A noter que des ONG françaises autres que Générations Futures ont manifesté le souhait de rejoindre ce recours sous forme d’une intervention volontaire. Elles devraient prochainement communiquer sur leur action.

Note de bas de page

[1] La procédure d’évaluation de l’UE pour le glyphosate s’est appuyée sur le dossier de demande de renouvellement soumis par un consortium industriel. Le processus a impliqué quatre « États membres rapporteurs » (agences nationales des Pays-Bas, de Suède, de Hongrie et de France) collectivement connus sous le nom de Groupe d’évaluation du glyphosate (AGG) ; l’Agence européenne des produits chimiques (ECHA), qui a évalué la classification des dangers du glyphosate ; et l’Autorité européenne de sécurité des aliments (EFSA), qui a procédé à un examen par les pairs de l’évaluation des risques, y compris l’évaluation d’une formulation représentative utilisée dans les domaines européens.

[2] Grâce à une réforme de 2021 des lois sur l’accès à la justice, les ONG et les particuliers ont la possibilité de contester la plupart des décisions de l’UE qui enfreignent le droit environnemental devant la Cour de justice de l’UE. La première étape consiste pour les ONG à adresser à la Commission une « demande de réexamen interne ». La Commission dispose ensuite de 22 semaines pour répondre. Si les ONG estiment que la réponse de la Commission ne résout toujours pas les violations de la loi, elles peuvent contester la réponse devant la Cour de justice de l’Union européenne. Le 24 janvier 2024, le consortium de 6 organisations a déposé une demande de réexamen interne auprès de la Commission européenne sur l’approbation de 10 ans du glyphosate.

[3] Cour de justice de l’UE, affaire C-162/21 (19 janvier 2023, considérant 48) ; « En outre, il est clair (….) que les dispositions régissant les autorisations doivent assurer un niveau de protection élevé et que, notamment, lors de l’octroi d’autorisations de produits phytopharmaceutiques, l’objectif de protection de la santé humaine et animale et de l’environnement devrait « primer » sur l’objectif d’amélioration de la production végétale. »

[4] La réponse en français nous est parvenue en septembre mais nous avions déjà eu une réponse en anglais en juin : https://www.generations-futures.fr/actualites/glyphosate-tribunal-ue/ Le 26 juin, la Commission européenne a rejeté la demande des ONG d’annuler la réapprobation.

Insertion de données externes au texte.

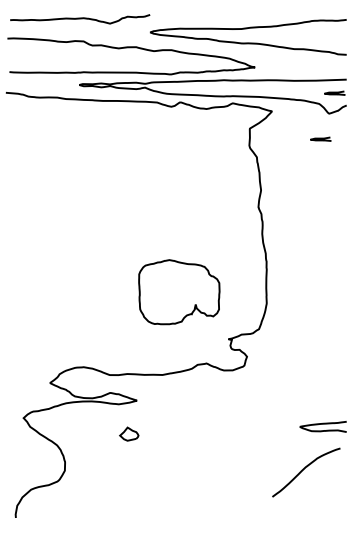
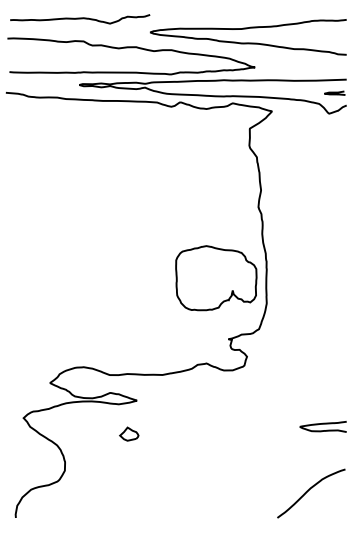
curve at (320, 138): present -> none
part at (179, 292) position: (179, 292) -> (216, 278)
curve at (304, 469) position: (304, 469) -> (309, 490)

[5] Les manquements critiques de la procédure d’évaluation des risques de l’UE soulignés par les ONG dans leur requête auprès de la Cour sont les suivants :

  1. Évaluation des risques incomplète : les autorités n’ont pas évalué la toxicité à long terme du glyphosate, la cancérogénicité et les effets cumulatifs de la formulation « représentative » du glyphosate utilisée dans les champs européens. Cela est en contradiction avec l’arrêt Blaise de la Cour de justice européenne de 2019 [lien]
  2. Rejet d’études indépendantes : les preuves reliant le glyphosate au cancer, à la génotoxicité, à la neurotoxicité et aux perturbations endocriniennes issues de la littérature scientifique évaluée par des pairs ont été ignorées ou sous-évaluées, au profit d’études financées par l’industrie.
  3. Écart par rapport aux normes scientifiques : non-respect des protocoles internationalement acceptés, « manipulation » statistique pour rejeter les résultats liés au cancer, hypothèses sur les propriétés thérapeutiques du glyphosate et négligence de la plausibilité biologique.
  4. Ignorance des impacts sur la biodiversité et le microbiome : L’évaluation a négligé les impacts du glyphosate sur la biodiversité, arguant qu’il n’existe pas de document d’orientation. De même, elle n’a pas abordé les impacts bien connus du glyphosate sur le microbiome et ses implications pour la santé, notamment sur le cerveau. Deux décisions récentes de la Cour de justice de l’UE ont précisé que l’absence de document d’orientation ne justifie pas de négliger les impacts sur la santé [lien].
  5. Violation du principe de précaution : En approuvant le glyphosate malgré d’importantes incertitudes et lacunes dans les connaissances, la Commission a violé le principe de précaution, un pilier essentiel de la politique environnementale de l’UE.